Activity A: According to the trial methods excerpt, what was the primary outcome?
Activity B: Reproduce the stretch of the trial methods excerpt from "Other measurements: APOE" through "multiplex assay [23].".

** Opening Text for analysis block **

Intervention: In a single centered double-blind trial, participants were randomized to 2152 mg per day of DHA or placebo in identically appearing capsules and treated over 6 months. Participants were required to take four 1000 mg soft-gel capsules per day which contained either 538 mg DHA (treatment arm) or identically-appearing capsules containing corn/soy oil (placebo arm) manufactured and provided by DSM, Columbia, MD. The EPA content of the capsules was <0.1% of the total fatty acid composition. The full content of the DHA capsules is provided in Supplementary Table 1. Participants were provided written instructions to limit their intake of PUFA intake during the trial. All participants were provided and instructed to take two vitamin B complex supplements per day each containing 500 mcg of vitamin B12, 50 mg of vitamin B6 and 400 mcg of folic acid (Homocysteine Modulators, Solgar, NY). The full supplement content is provided in Supplementary Table 2. A randomization sequence was developed by the biostatistics team, with randomization fidelity monitored by the trial data manager/analyst. Only the trial statistician and one designated research coordinator had access to the randomization list. Randomization was (1:1) between DHA and placebo and was stratified by APOE4 carrier status, with a blocking factor that was not revealed to investigators. Participants came for three visits: screening, baseline and 6 months visits. CSF and plasma were done fasting overnight, and CSF was collected in polypropylene tubes. Compliance was assessed by pill counting.

Outcomes: The primary outcome was the change in CSF DHA levels at 6 months. Secondary outcomes included changes in CSF EPA levels, hippocampal volume and entorhinal cortex thickness on magnetic resonance imaging (MRI); and exploratory outcomes were the Montreal Cognitive Assessment (MoCA) to assess global cognition, Craft Stories and California Verbal Learning Test 2 (CVLT2) for verbal memory, and Trail making A and B tests for speed and executive functions as described [2].

Fatty acids measurements: For CSF, a 0.25 mL aliquot was transferred into a reaction vial containing an internal standard (C23:0 triglyceride) and dried in a Speedvac for 40 min at 60°C. For plasma, a 25 uL aliquot was combined with the internal standard in a reaction vial. Thereafter the methylating reagent [boron trifluoride in methanol (14%), toluene, and methanol (35/30/35 v/v); 0.5 mL] was added, the vial vortexed and heated at 100°C for 45 min. After cooling, 0.5 mL of distilled water and hexane (0.25 mL for CSF and 0.5 mL for plasma) were added. Fatty acid analysis was performed by GC MS using a Shimadzu GC2010 Plus with a 100 m SP2560 capillary column as described previously [21].

Other measurements: APOE genotyping was assessed using qPCR with isoform-specific primers as described [22]. Blood biomarkers were completed at Huntington Hospital clinical laboratory (Pasadena, CA). CSF levels of Aβ42 were measured using the MSD multiplex assay [23].

** Closing Text for analysis block **
** Opening Data for review block **

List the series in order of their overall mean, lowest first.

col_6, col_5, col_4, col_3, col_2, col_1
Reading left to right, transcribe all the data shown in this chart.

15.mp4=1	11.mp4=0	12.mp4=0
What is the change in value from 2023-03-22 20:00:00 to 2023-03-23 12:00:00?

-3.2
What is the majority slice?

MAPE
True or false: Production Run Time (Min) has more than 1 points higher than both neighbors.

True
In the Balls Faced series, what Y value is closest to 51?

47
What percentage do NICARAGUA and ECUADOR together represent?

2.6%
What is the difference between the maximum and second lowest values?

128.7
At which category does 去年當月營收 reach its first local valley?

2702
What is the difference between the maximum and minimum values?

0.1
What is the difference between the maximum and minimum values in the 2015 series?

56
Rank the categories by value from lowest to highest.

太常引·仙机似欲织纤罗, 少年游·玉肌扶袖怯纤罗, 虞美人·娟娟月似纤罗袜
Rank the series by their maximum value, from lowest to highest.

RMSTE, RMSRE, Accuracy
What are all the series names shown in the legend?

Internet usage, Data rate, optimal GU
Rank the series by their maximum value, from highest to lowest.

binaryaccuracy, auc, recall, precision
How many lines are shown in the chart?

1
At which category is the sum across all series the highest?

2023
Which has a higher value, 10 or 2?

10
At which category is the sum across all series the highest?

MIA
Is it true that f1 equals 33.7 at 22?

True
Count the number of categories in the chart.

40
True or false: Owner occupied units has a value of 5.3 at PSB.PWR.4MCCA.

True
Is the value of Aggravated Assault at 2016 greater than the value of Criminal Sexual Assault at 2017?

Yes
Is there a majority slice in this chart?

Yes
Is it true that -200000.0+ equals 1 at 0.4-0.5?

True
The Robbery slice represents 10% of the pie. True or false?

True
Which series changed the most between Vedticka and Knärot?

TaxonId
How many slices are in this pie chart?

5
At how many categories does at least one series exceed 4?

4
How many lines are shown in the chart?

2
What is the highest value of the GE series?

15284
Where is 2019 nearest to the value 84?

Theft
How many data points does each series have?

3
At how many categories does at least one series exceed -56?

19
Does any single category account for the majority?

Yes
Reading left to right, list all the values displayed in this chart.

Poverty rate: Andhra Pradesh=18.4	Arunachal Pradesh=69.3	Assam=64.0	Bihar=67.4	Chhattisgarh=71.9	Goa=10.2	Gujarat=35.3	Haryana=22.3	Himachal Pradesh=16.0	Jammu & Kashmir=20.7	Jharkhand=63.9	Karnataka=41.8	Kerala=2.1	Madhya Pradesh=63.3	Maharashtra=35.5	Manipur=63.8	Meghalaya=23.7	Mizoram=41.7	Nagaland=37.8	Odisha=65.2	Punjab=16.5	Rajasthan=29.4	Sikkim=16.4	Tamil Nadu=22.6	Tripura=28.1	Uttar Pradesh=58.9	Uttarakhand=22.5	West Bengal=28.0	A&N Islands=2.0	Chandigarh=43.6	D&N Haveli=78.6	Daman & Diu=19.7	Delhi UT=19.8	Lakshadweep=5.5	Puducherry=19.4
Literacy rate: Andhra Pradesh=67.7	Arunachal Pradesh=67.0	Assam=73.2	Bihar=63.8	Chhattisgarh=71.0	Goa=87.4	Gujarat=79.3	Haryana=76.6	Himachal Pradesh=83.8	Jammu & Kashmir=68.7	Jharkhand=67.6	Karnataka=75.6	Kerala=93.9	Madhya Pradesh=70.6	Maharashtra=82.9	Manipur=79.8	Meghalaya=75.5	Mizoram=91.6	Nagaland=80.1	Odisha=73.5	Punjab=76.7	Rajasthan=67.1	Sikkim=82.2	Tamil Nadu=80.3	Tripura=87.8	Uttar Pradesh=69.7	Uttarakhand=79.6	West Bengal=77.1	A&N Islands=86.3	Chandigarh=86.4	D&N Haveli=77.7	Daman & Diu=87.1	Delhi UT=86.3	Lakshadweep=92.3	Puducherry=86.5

** Closing Data for review block **

Exercise result A: The change in CSF DHA levels at 6 months.

Exercise result B:
Other measurements: APOE genotyping was assessed using qPCR with isoform-specific primers as described [22]. Blood biomarkers were completed at Huntington Hospital clinical laboratory (Pasadena, CA). CSF levels of Aβ42 were measured using the MSD multiplex assay [23].